Gov. Roy Cooper has been visiting vaccination sites around North Carolina this week as the state continues to try to convince more people to get the coronavirus vaccines.

Last week, Cooper announced a new cash drawing for people who get the vaccine. Four vaccinated adults will win $4 million. A separate drawing will award four $125,000 college scholarships to North Carolinians 12 to 17 years old who get a vaccine.

“We need more people vaccinated to fully put this pandemic behind us, so we’re pulling out all the stops,” the governor said Thursday at a vaccination site in Davidson, near Charlotte.


What You Need To Know

  • The governor announced $1 million cash drawing for four adults who get a coronavirus vaccine

  • 12 to 17 year olds could win one of four $125,000 college scholarships in the weekly drawings

  • About 55% of North Carolina adults have gotten at least one shot

  • It's not clear yet if the cash drawing is helping get more people vaccinated

“Getting your shot is a win-win situation. Even if you don’t get the cash prize or scholarship, you’ll still protect yourself and your loved ones from a deadly virus,” he said.

The first drawing will be on Wednesday, with another drawing each Wednesday until August 17. People who get vaccinated now are entered into the drawing twice. But it’s not clear yet if the drawing will drive more people to get the shot.

The governor visited another vaccination clinic in Smithfield Friday with the same message.

“With the highly contagious Delta variant of this virus spreading mostly through unvaccinated people, it’s critical that we continue to get more people vaccinated,” he said Friday.

Dr.

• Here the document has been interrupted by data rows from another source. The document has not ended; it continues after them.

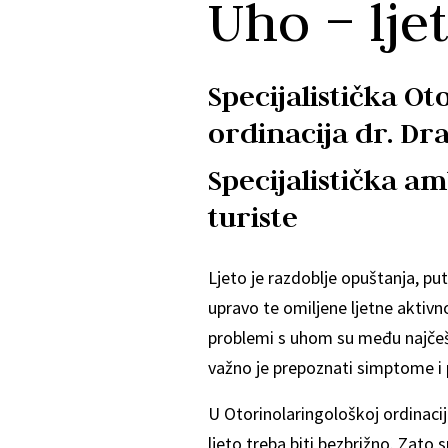
Uho – lje
Specijalistička O
ordinacija dr. Dr
Specijalistička a
turiste
Ljeto je razdoblje opuštanja, pu
upravo te omiljene ljetne aktivn
problemi s uhom su među najčešći
važno je prepoznati simptome i 
U Otorinolaringološkoj ordinaci
ljeto treba biti bezbrižno. Zato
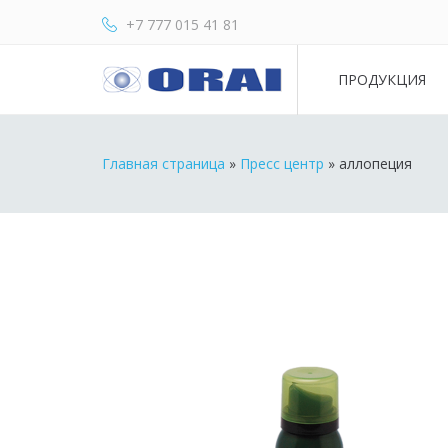
+7 777 015 41 81
ПРОДУКЦИЯ
Главная страница
»
Пресс центр
»
аллопеция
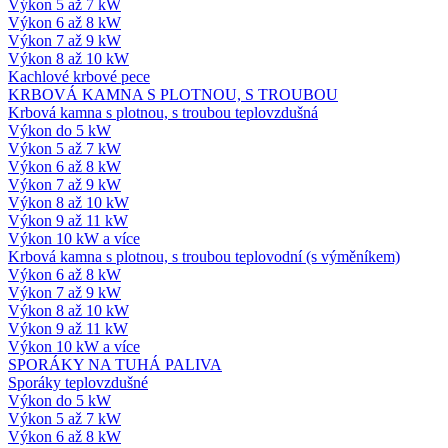
Výkon 5 až 7 kW
Výkon 6 až 8 kW
Výkon 7 až 9 kW
Výkon 8 až 10 kW
Kachlové krbové pece
KRBOVÁ KAMNA S PLOTNOU, S TROUBOU
Krbová kamna s plotnou, s troubou teplovzdušná
Výkon do 5 kW
Výkon 5 až 7 kW
Výkon 6 až 8 kW
Výkon 7 až 9 kW
Výkon 8 až 10 kW
Výkon 9 až 11 kW
Výkon 10 kW a více
Krbová kamna s plotnou, s troubou teplovodní (s výměníkem)
Výkon 6 až 8 kW
Výkon 7 až 9 kW
Výkon 8 až 10 kW
Výkon 9 až 11 kW
Výkon 10 kW a více
SPORÁKY NA TUHÁ PALIVA
Sporáky teplovzdušné
Výkon do 5 kW
Výkon 5 až 7 kW
Výkon 6 až 8 kW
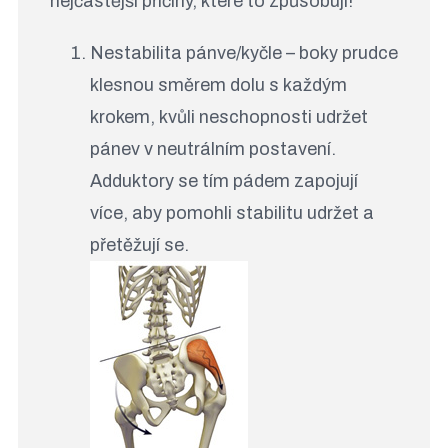
nejčastější příčiny, které to způsobují!
Nestabilita pánve/kyčle – boky prudce
klesnou směrem dolu s každým
krokem, kvůli neschopnosti udržet
pánev v neutrálním postavení.
Adduktory se tím pádem zapojují
více, aby pomohli stabilitu udržet a
přetěžují se.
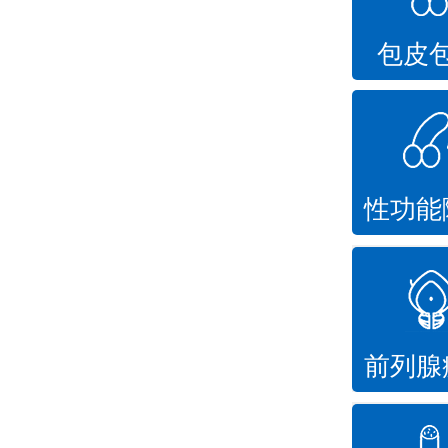
包皮
性功能
前列腺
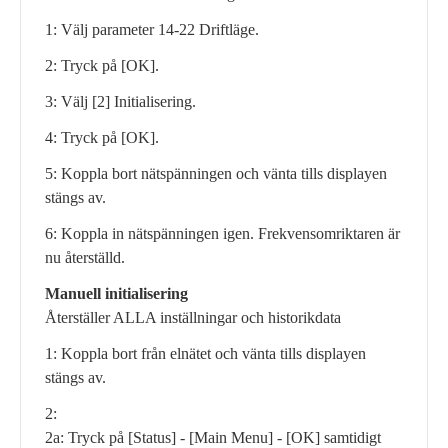
1: Välj parameter 14-22 Driftläge.
2: Tryck på [OK].
3: Välj [2] Initialisering.
4: Tryck på [OK].
5: Koppla bort nätspänningen och vänta tills displayen
stängs av.
6: Koppla in nätspänningen igen. Frekvensomriktaren är
nu återställd.
Manuell initialisering
Återställer ALLA inställningar och historikdata
1: Koppla bort från elnätet och vänta tills displayen
stängs av.
2:
2a: Tryck på [Status] - [Main Menu] - [OK] samtidigt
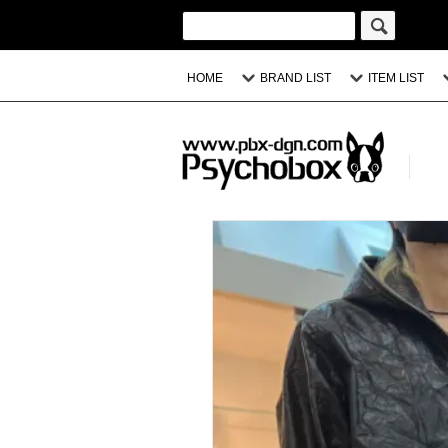
HOME
BRAND LIST
ITEM LIST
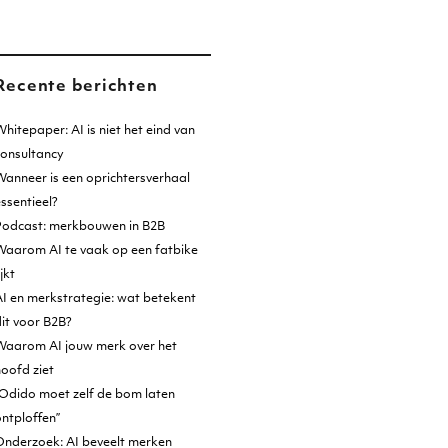
Recente berichten
hitepaper: AI is niet het eind van
consultancy
anneer is een oprichtersverhaal
ssentieel?
Podcast: merkbouwen in B2B
Waarom AI te vaak op een fatbike
ijkt
I en merkstrategie: wat betekent
it voor B2B?
Waarom AI jouw merk over het
oofd ziet
Odido moet zelf de bom laten
ntploffen”
Onderzoek: AI beveelt merken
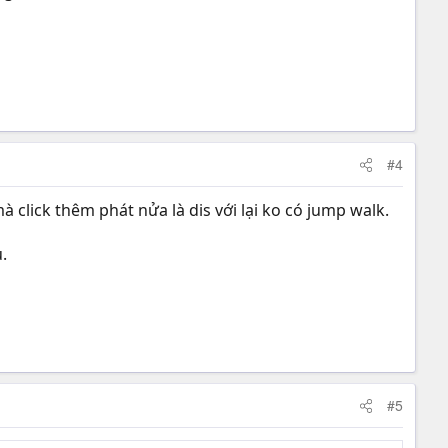
#4
à click thêm phát nửa là dis với lại ko có jump walk.
.
#5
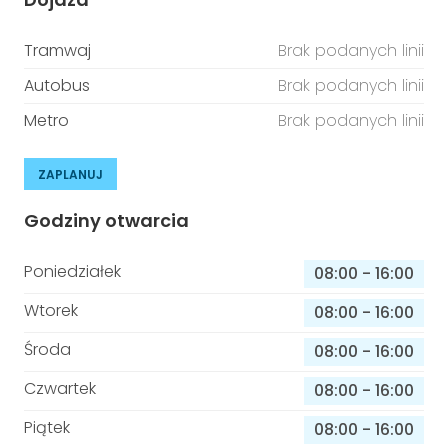
Tramwaj
Brak podanych linii
Autobus
Brak podanych linii
Metro
Brak podanych linii
ZAPLANUJ
Godziny otwarcia
Poniedziałek
08:00
-
16:00
Wtorek
08:00
-
16:00
Środa
08:00
-
16:00
Czwartek
08:00
-
16:00
Piątek
08:00
-
16:00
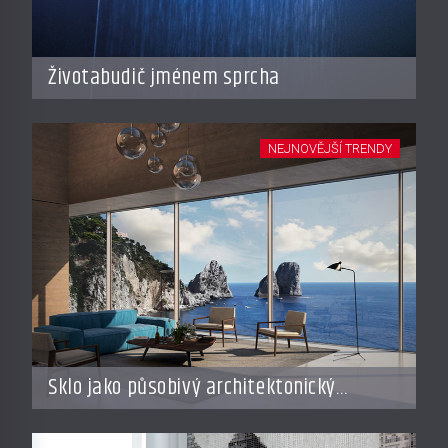
Životabudič jménem sprcha
NEJNOVĚJŠÍ TRENDY
Sklo jako působivý architektonický
materiál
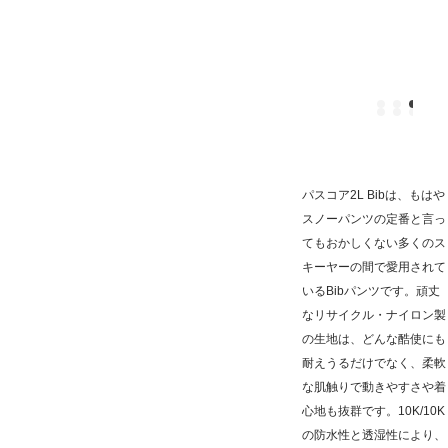
パスコア2L Bibは、もはや
スノーパンツの定番と言っ
てもおかしくない多くのス
キーヤーの間で愛用されて
いるBibパンツです。頑丈
なリサイクル・ナイロン製
の生地は、どんな酷使にも
耐えうるだけでなく、柔軟
な肌触りで動きやすさや着
心地も抜群です。10K/10K
の防水性と透湿性により、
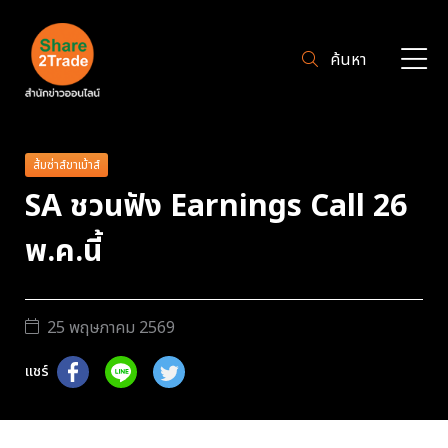
ค้นหา
ส้มซ่าส์ขาเม้าส์
SA ชวนฟัง Earnings Call 26
พ.ค.นี้
25 พฤษภาคม 2569
แชร์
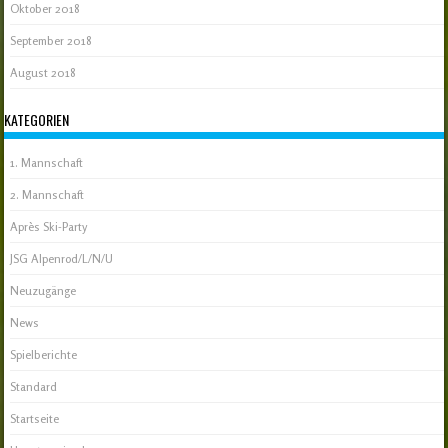
Oktober 2018
September 2018
August 2018
KATEGORIEN
1. Mannschaft
2. Mannschaft
Après Ski-Party
JSG Alpenrod/L/N/U
Neuzugänge
News
Spielberichte
Standard
Startseite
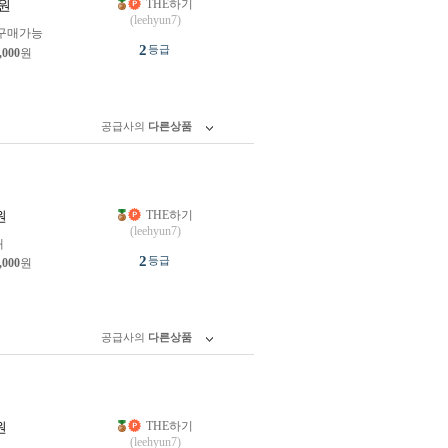
THE하기
원
(leehyun7)
구매가능
2
등급
,000
원
공급사의
다른상품
THE하기
원
(leehyun7)
개
2
등급
,000
원
공급사의
다른상품
THE하기
원
(leehyun7)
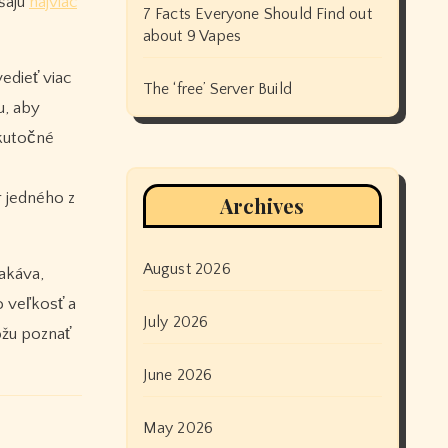
šajú
najviac
7 Facts Everyone Should Find out
about 9 Vapes
edieť viac
The ‘free’ Server Build
u, aby
utočné
r jedného z
Archives
August 2026
akáva,
o veľkosť a
July 2026
ôžu poznať
June 2026
May 2026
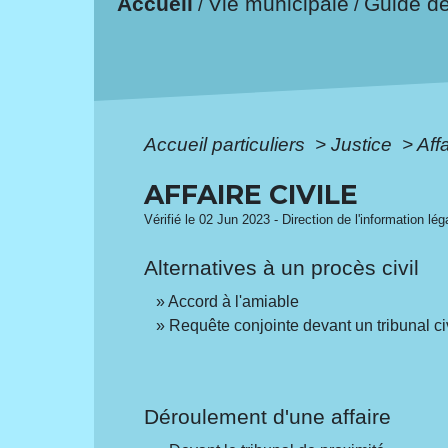
Accueil
Vie municipale
Guide d
/
/
Accueil particuliers
>
Justice
>
Affa
AFFAIRE CIVILE
Vérifié le 02 Jun 2023 - Direction de l'information lé
Alternatives à un procès civil
Accord à l'amiable
Requête conjointe devant un tribunal ci
Déroulement d'une affaire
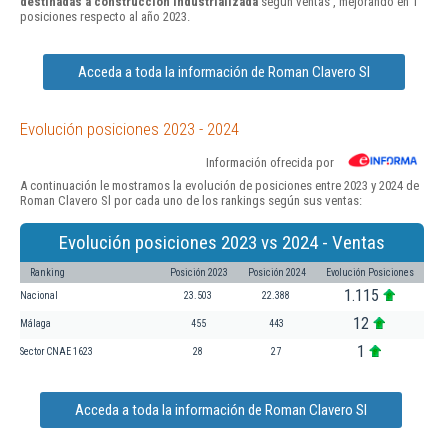
destinadas a construcción industrializada
según ventas , mejorando en 1
posiciones respecto al año 2023.
Acceda a toda la información de Roman Clavero Sl
Evolución posiciones 2023 - 2024
Información ofrecida por
A continuación le mostramos la evolución de posiciones entre 2023 y 2024 de
Roman Clavero Sl por cada uno de los rankings según sus ventas:
Evolución posiciones 2023 vs 2024 - Ventas
Ranking
Posición 2023
Posición 2024
Evolución Posiciones
1.115
Nacional
23.503
22.388
12
Málaga
455
443
1
Sector CNAE 1623
28
27
Acceda a toda la información de Roman Clavero Sl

Christopher Ohl, an infectious disease expert at Wake Forest Baptist Health in Winston-Salem, shared the same concerns about the new Delta variant of the coronavirus.

“The Delta variant has a higher risk of hospitalization,” he said. “It’s also more contagious than the Alpha or the U.K. variant. In Scotland and England right now, the people it’s affecting most are the 12- to 20-year-olds.”

He said that might have something to do with younger people doing more social activities, but it shows that the Delta variant can spread easier than other strains.

“If you’re unvaccinated, there’s a real good chance you’re going to get this variant,” he said.

It’s not clear just how much of the virus in North Carolina is the Delta variant, but Ohl estimated it accounts for 3 to 8% of cases in the state.

As of Friday, about 55% of adults in North Carolina are at least partially vaccinated. Almost 80% of people 65 and older are fully vaccinated.

Anyone 12 years and older can get vaccinated in North Carolina for free. The coronavirus vaccines are not authorized for children under 12.

Since the vaccine campaign started in North Carolina, the numbers of new coronavirus cases and people in the hospital with the virus have dropped dramatically.

New cases are down to just a couple hundred each day. That number spiked to more than 10,000 in January.

As of Friday, there were 475 people in the hospital with COVID-19, and that number continues to drop. That’s down from earlier this year, when thousands were in the hospital with the virus.

“Five hundred people in the hospital in the state is still a lot of people due to one disease, and it’s a preventable disease now,” Ohl said.

He said he hasn’t seen much change in the number of people coming in for a vaccine since Cooper announced the new cash drawing.

The number of people getting vaccinated has dropped in recent weeks. As vaccines opened up for more people, the state peaked at giving out almost 686,000 doses during the week of April 5, according to the state Department of Health and Human Services.

That number dropped as the weeks went on, bottoming out at a little less than 137,000 doses for the week after Memorial Day. The numbers started climbing again last week, but the full number is not yet available from DHHS.

Ohl said the state will have to wait and see what effect the cash drawing has on convincing more people to get vaccinated.

“Maybe as the word gets out, it will help. Anything helps get our vaccination rates up,” he said. “It’s a good time to get vaccinated for a lot of reasons.”